Conservative think tank asks Apple to investigate board member Al Gore for conflict of interest

Alexis Levinson Political Reporter
Font Size:

A conservative think tank that holds shares in Apple is asking the company to investigate whether board member Al Gore violated the company’s business policies by advocating for actions that would be benefit him personally, but not necessarily benefit the company.

The National Center for Public Policy Research (NCPPR) has filed the proposal in Apple’s Proxy Statement for the 2012 meeting of shareholders, which will take place in February. Entitled the “Conflict of Interest Report,” NCPPR has requested that Apple’s board of directors look into “board compliance with Apple’s Business Conduct Policy.”

The report, NCPPR wrote, should specifically, “Disclose the investment of board members that could reasonably be viewed as a financial conflict of interest; describe the role board members play in the development of the company’s policies and the process by which Apple determines if board member participation violates its Business Conduct Policy; disclose policies that could financially benefit board members.”

The target of this request, in particular, is former Vice President Gore, and what role he might have played in Apple’s decision to resign its membership from the U.S. Chamber of Commerce in 2009, citing disagreements with the chamber on environmental regulation.

“We are concerned that Apple’s policy on greenhouse gas regulations was developed to personally benefit a board member,” NCPPR wrote in the accompanying statement.

“Board member Al Gore is an outspoken advocate for regulation of greenhouse gases to address global warming concerns … Gore has personal financial interests in companies that would profit from government regulation of greenhouse gases. He is a partner in Kleiner Perkins Caufield & Byers, a venture capital firm that has made clean energy part of its core investment strategy,” the statement continued.

NCPPR alleges that since Apple is not in the energy business, nor is it “a major emitter of greenhouse gases,” that “global warming regulations are not a core business issue for the company.”

“However,” the statement reads, “global warming regulations are central to Gore’s personal investments.”

Resignation from the Chamber, NCPPR said, “could harm the company’s reputation” or its “business interests in other policy matters.”

Tom Borelli, director of the NCPPR Free Enterprise Project, said that Gore’s personal finances were very tied to government regulation of greenhouse gases.

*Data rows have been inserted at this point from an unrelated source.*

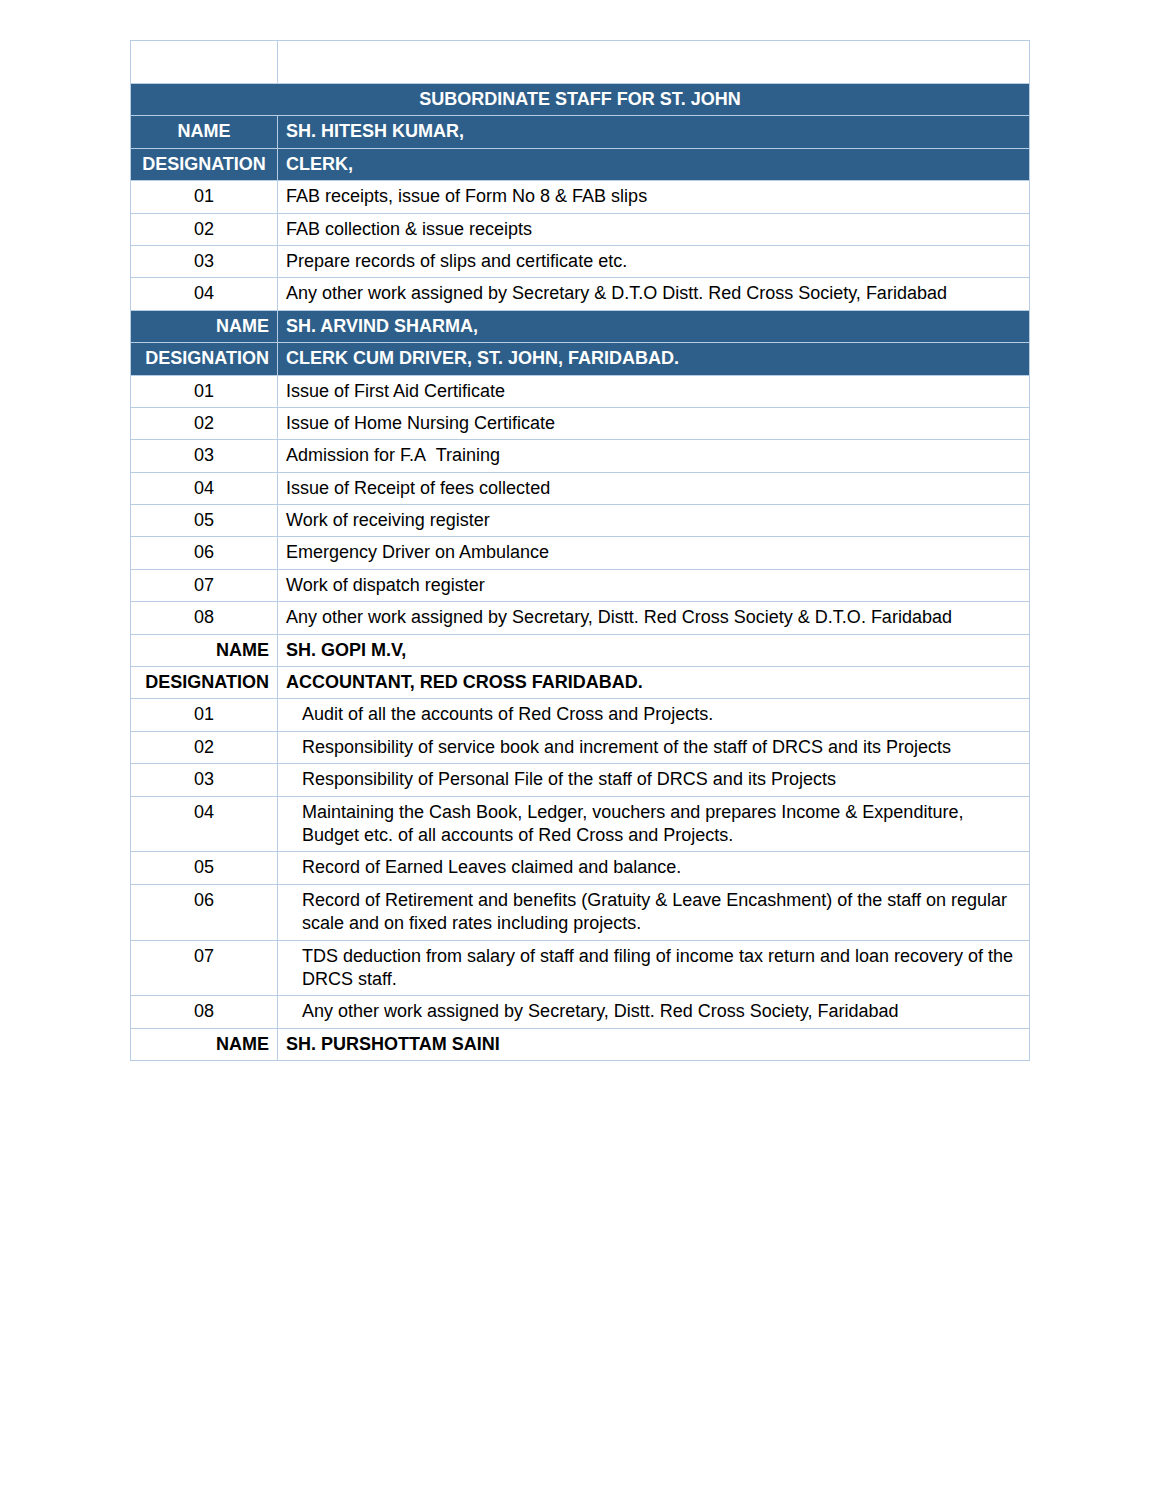| SUBORDINATE STAFF FOR ST. JOHN |
| NAME | SH. HITESH KUMAR, |
| DESIGNATION | CLERK, |
| 01 | FAB receipts, issue of Form No 8 & FAB slips |
| 02 | FAB collection & issue receipts |
| 03 | Prepare records of slips and certificate etc. |
| 04 | Any other work assigned by Secretary & D.T.O Distt. Red Cross Society, Faridabad |
| NAME | SH. ARVIND SHARMA, |
| DESIGNATION | CLERK CUM DRIVER, ST. JOHN, FARIDABAD. |
| 01 | Issue of First Aid Certificate |
| 02 | Issue of Home Nursing Certificate |
| 03 | Admission for F.A Training |
| 04 | Issue of Receipt of fees collected |
| 05 | Work of receiving register |
| 06 | Emergency Driver on Ambulance |
| 07 | Work of dispatch register |
| 08 | Any other work assigned by Secretary, Distt. Red Cross Society & D.T.O. Faridabad |
| NAME | SH. GOPI M.V, |
| DESIGNATION | ACCOUNTANT, RED CROSS FARIDABAD. |
| 01 | Audit of all the accounts of Red Cross and Projects. |
| 02 | Responsibility of service book and increment of the staff of DRCS and its Projects |
| 03 | Responsibility of Personal File of the staff of DRCS and its Projects |
| 04 | Maintaining the Cash Book, Ledger, vouchers and prepares Income & Expenditure, Budget etc. of all accounts of Red Cross and Projects. |
| 05 | Record of Earned Leaves claimed and balance. |
| 06 | Record of Retirement and benefits (Gratuity & Leave Encashment) of the staff on regular scale and on fixed rates including projects. |
| 07 | TDS deduction from salary of staff and filing of income tax return and loan recovery of the DRCS staff. |
| 08 | Any other work assigned by Secretary, Distt. Red Cross Society, Faridabad |
| NAME | SH. PURSHOTTAM SAINI |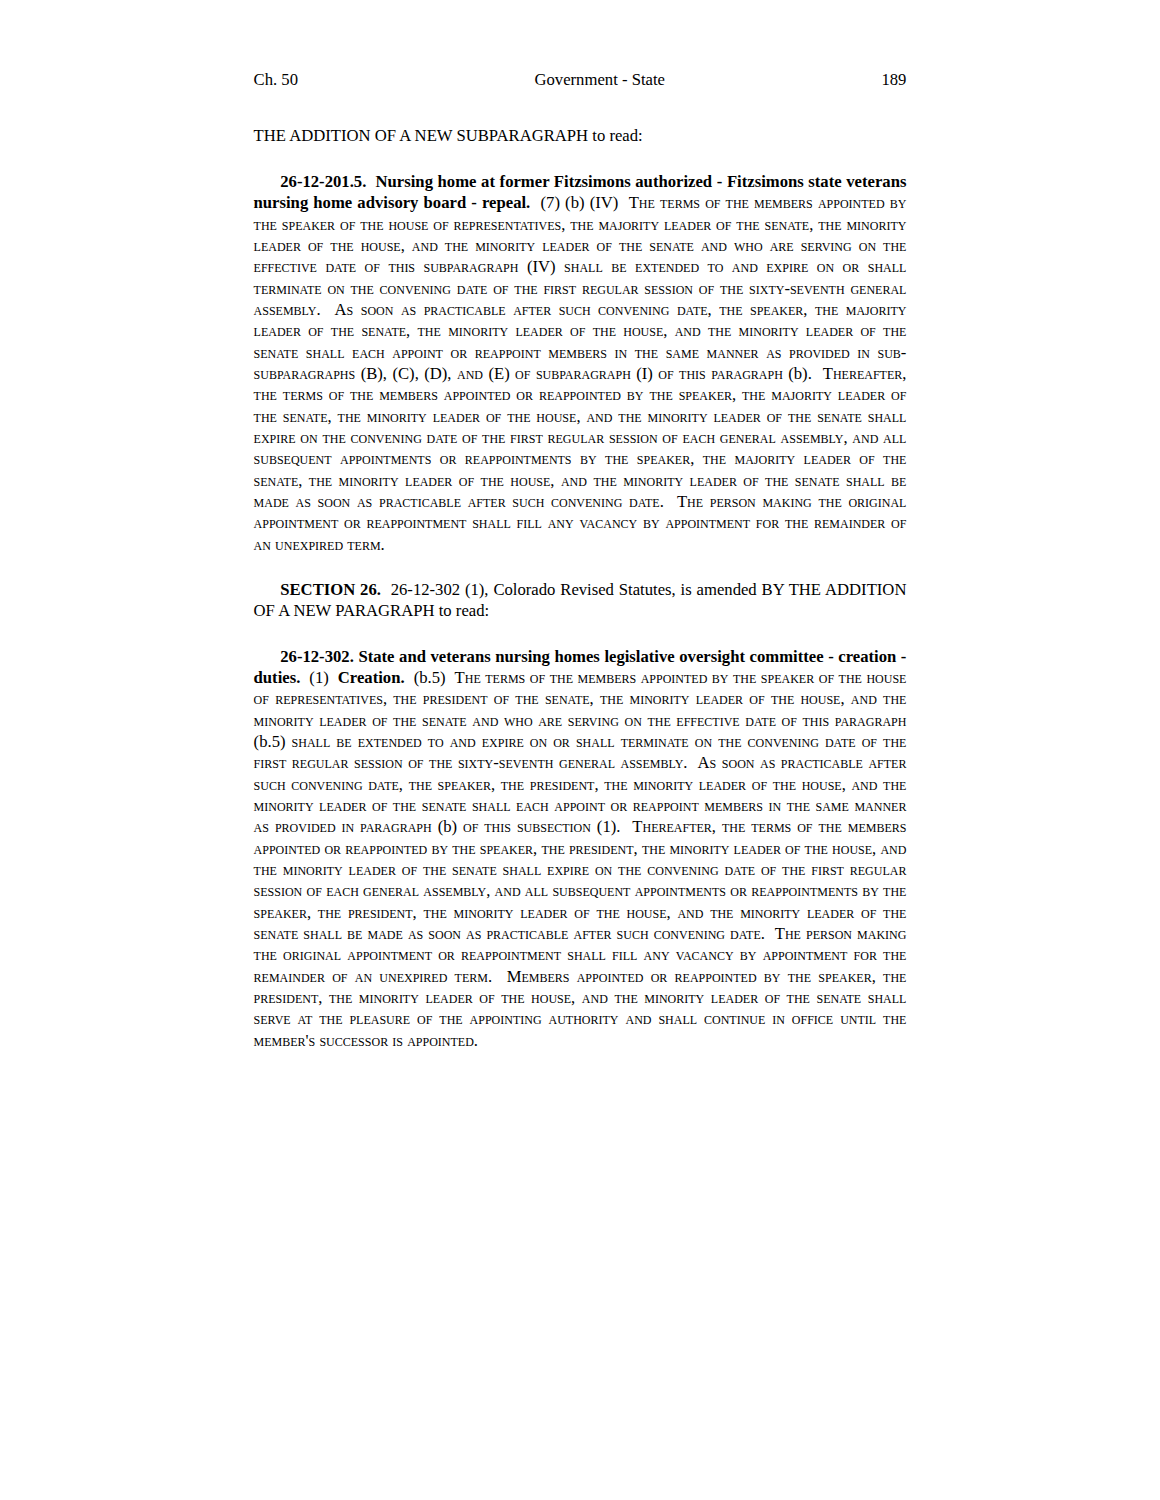Ch. 50 Government - State 189
THE ADDITION OF A NEW SUBPARAGRAPH to read:
26-12-201.5. Nursing home at former Fitzsimons authorized - Fitzsimons state veterans nursing home advisory board - repeal. (7) (b) (IV) The terms of the members appointed by the speaker of the house of representatives, the majority leader of the senate, the minority leader of the house, and the minority leader of the senate and who are serving on the effective date of this subparagraph (IV) shall be extended to and expire on or shall terminate on the convening date of the first regular session of the sixty-seventh general assembly. As soon as practicable after such convening date, the speaker, the majority leader of the senate, the minority leader of the house, and the minority leader of the senate shall each appoint or reappoint members in the same manner as provided in sub-subparagraphs (B), (C), (D), and (E) of subparagraph (I) of this paragraph (b). Thereafter, the terms of the members appointed or reappointed by the speaker, the majority leader of the senate, the minority leader of the house, and the minority leader of the senate shall expire on the convening date of the first regular session of each general assembly, and all subsequent appointments or reappointments by the speaker, the majority leader of the senate, the minority leader of the house, and the minority leader of the senate shall be made as soon as practicable after such convening date. The person making the original appointment or reappointment shall fill any vacancy by appointment for the remainder of an unexpired term.
SECTION 26. 26-12-302 (1), Colorado Revised Statutes, is amended BY THE ADDITION OF A NEW PARAGRAPH to read:
26-12-302. State and veterans nursing homes legislative oversight committee - creation - duties. (1) Creation. (b.5) The terms of the members appointed by the speaker of the house of representatives, the president of the senate, the minority leader of the house, and the minority leader of the senate and who are serving on the effective date of this paragraph (b.5) shall be extended to and expire on or shall terminate on the convening date of the first regular session of the sixty-seventh general assembly. As soon as practicable after such convening date, the speaker, the president, the minority leader of the house, and the minority leader of the senate shall each appoint or reappoint members in the same manner as provided in paragraph (b) of this subsection (1). Thereafter, the terms of the members appointed or reappointed by the speaker, the president, the minority leader of the house, and the minority leader of the senate shall expire on the convening date of the first regular session of each general assembly, and all subsequent appointments or reappointments by the speaker, the president, the minority leader of the house, and the minority leader of the senate shall be made as soon as practicable after such convening date. The person making the original appointment or reappointment shall fill any vacancy by appointment for the remainder of an unexpired term. Members appointed or reappointed by the speaker, the president, the minority leader of the house, and the minority leader of the senate shall serve at the pleasure of the appointing authority and shall continue in office until the member's successor is appointed.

“It’s no secret that Gore has a significant financial stake in clean energy and cap-and-trade would have boosted his investments,” Borelli said in a statement. “If Gore was behind Apple’s decision regarding the chamber, I believe his involvement was driven by a personal profit motive without regard to the best interests of shareholders.”

“I believe Gore was desperate for cap-and-trade, otherwise his millions of investment could go down the drain just like Solyndra,” Borelli told The Daily Caller.

Apple left the Chamber of Commerce in October of 2009. Borelli said the proposal was not filed until now because of the timing of the once annual shareholders meeting, and because of the new focus on the troubles of renewable energy companies like Solyndra.

The National Center cited news reports that pointed to Gore’s dual interests, and that a lot of the coverage of Apple’s resignation noted Gore’s presence on the company’s board.

In the proxy statement, Apple recommends voting “no” on the proposal, saying it has adequate measures in place to discern conflict of interest of board members, and that its motivation for leaving the chamber rested in the company’s own policies of trying to become more environmentally friendly.

“The company has a long-standing commitment to environmental responsibility,” Apple said.

In 2009, the Wall Street Journal reported that Apple was making a big push to become more environmentally friendly, having “been a punching bag for environmentalists for years for its spotty record on environmental reporting,” and having been ranked 133 in Businessweek’s rankings of green corporations, while competitors Dell and Hewlett-Packard were ranked numbers one and two.

However, the article also questioned the importance of becoming greener to “the people who matter” — specifically, the consumers.

“Sure, activist shareholders have become increasingly important in recent years, pressuring big companies to deal with climate change, improve their environmental reporting, and so forth,” WSJ wrote. For consumers, the article goes on, since their greener cell phones and laptops won’t be saving them money, it wasn’t likely a big motivator for customers.

Apple went on to say that there had been no detrimental results of leaving the chamber.

“The company resigned from the U.S. Chamber of Commerce more than two years ago and has not seen ay impact on its business as a result,” Apple wrote in a response in the proxy statement. “The decision in 2009 did not ‘harm Apple’s business interests in other policy matters,’ nor does the board believe it will in the future.”

Neither Apple nor the U.S. Chamber of Commerce immediately responded to request for comment.